I live in a place where about 30 cm down is sandstone/mixed sandstone and sand.
I want to buy and plant some established saplings in the 50L-100L pot range and plant them where I recently had to remove some sick/invasive trees.
The area is a raised garden bed with a stacked rock retaining wall, so the ability to get power tools in is quite limited. A jackhammer could probably be brought up there, but that's about the limit. I also need to remove some partially rotted stumps at the same time, however a stump grinder could not to brought to the area :(
Basically how fucked am I? Does anyone having experience in digging in soil like this have tips? Anything from what tools to use to specific technique to avoid wasted effort or hurting yourself. I'm relatively strong for a woman but not a powerlifter or anything so shape your recs around that degree of physical capability.
Yeah it breaks with a mattock. Have to redress the edge every couple of hours but nothing too terrible. It looks like a digging bar might be the ticket for getting in deep. Using the mattock requires making great big pits cause you can't come straight down after a certain depth.

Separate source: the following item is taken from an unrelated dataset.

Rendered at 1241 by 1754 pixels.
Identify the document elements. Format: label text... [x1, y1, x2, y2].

I can probably hire an electric auger, although tool rental gets pricey if you can't just work through it all in a day.
Had another crack at the stump this morning and it's horrible. Catch 22 as you need to move soil to cut the roots but the roots hold the soil. Because it's raised beds I don't have the room to dig further back and I've found my hands, the hose, and a small bucket for bailing the best way to get in between the mat of roots.

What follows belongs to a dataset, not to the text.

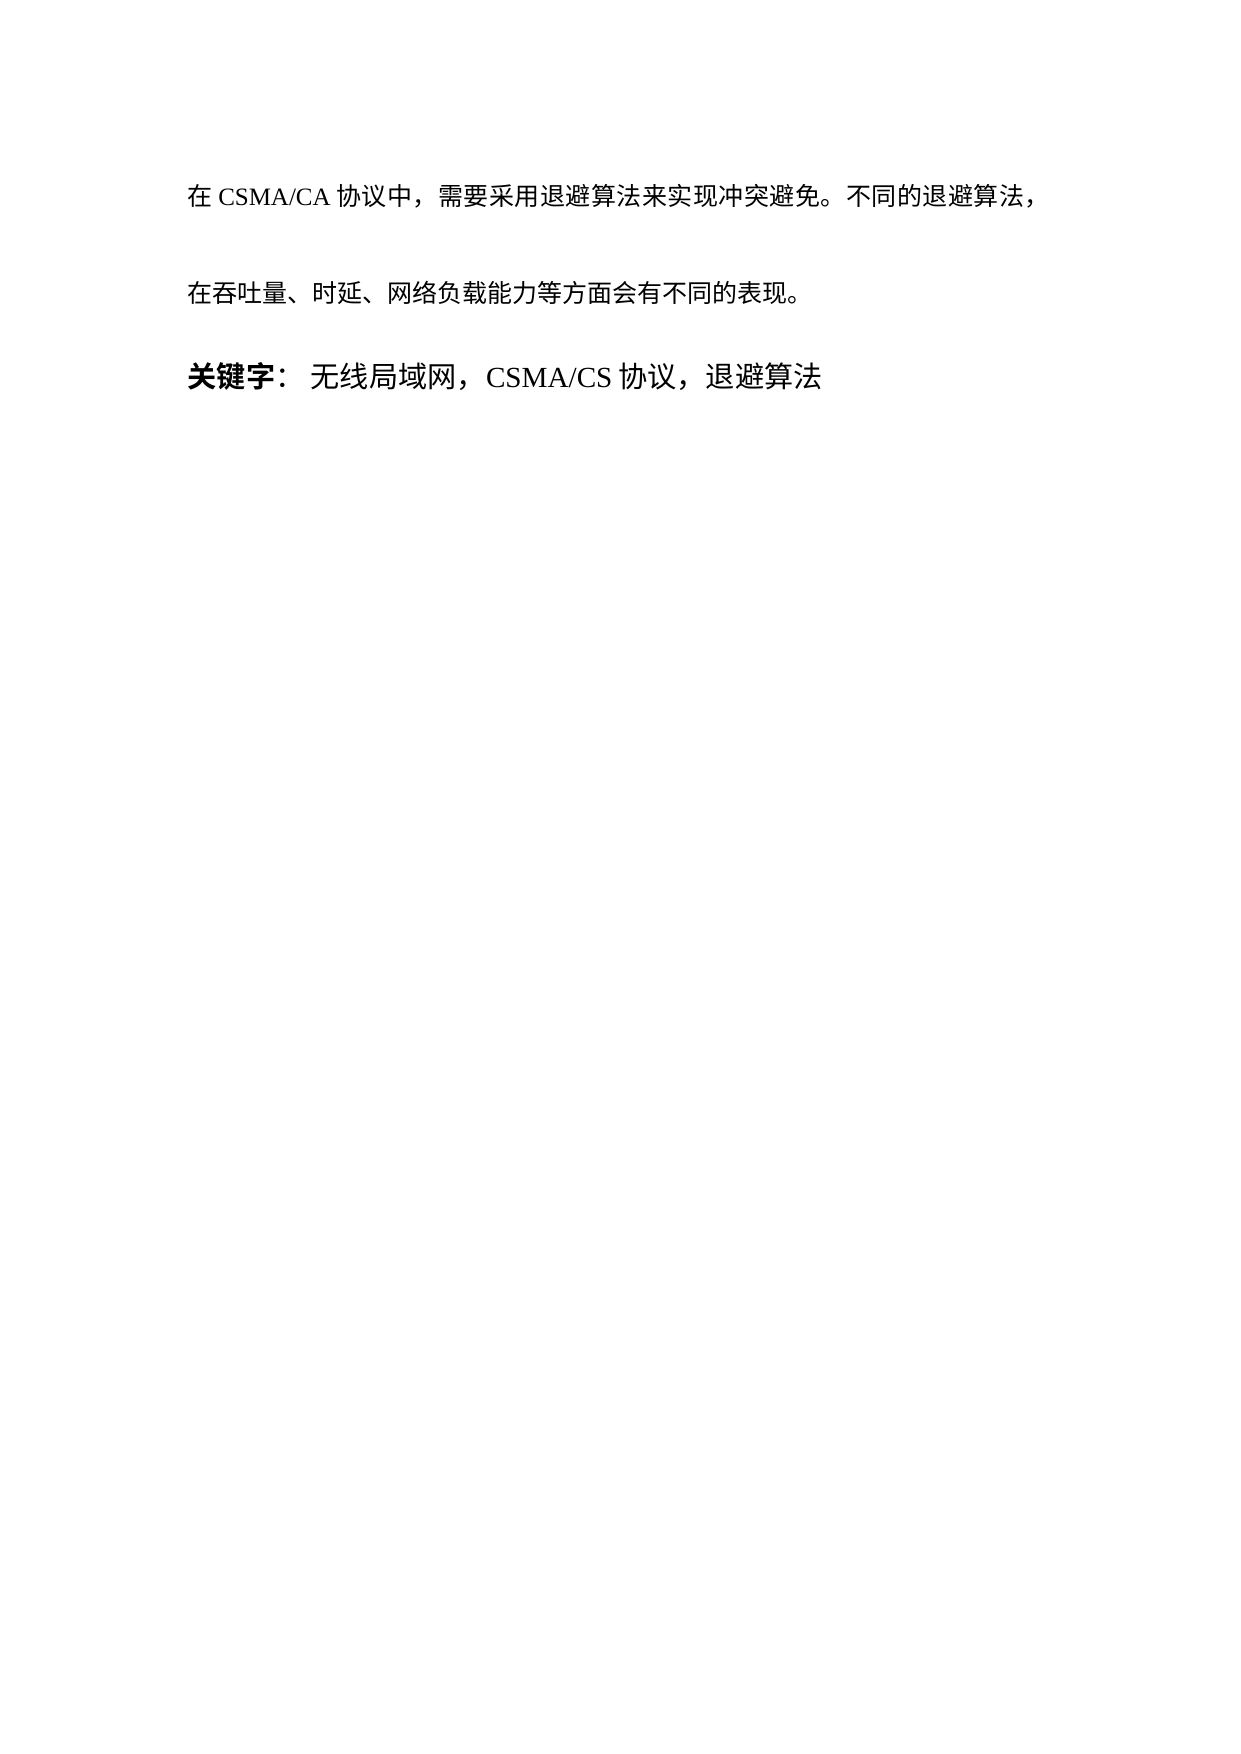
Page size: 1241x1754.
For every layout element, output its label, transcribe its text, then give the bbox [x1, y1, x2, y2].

The council nixed burning it. If I can't get under it I guess I'll just make a chisel from a railway spike and split chunks off with a sledge hammer. Should come out if the sides are cut away and the new tree can figure it's way around the roots of the stump.
I bought one for exactly this reason. It lets me work at my own pace without worrying about taking a tool back or rental fees. Honestly the price for electric compared to a cheap gas auger is hard to justify for a one off project but the battery and charger will also work on other things you may be interested in like saws or other outdoor tools. A major perk of the electric augers is anti kickback through software compared to a gas auger that will literally throw you. They also offer reverse for times when the auger is wedged. A lifesaver if you need it even once.
That's why power/pressure washing can sometimes work well. Electric pressure washers are also a thing but are usually lower psi than the gas versions. If you're making progress with a regular hose the extra pressure might speed things up dramatically for you.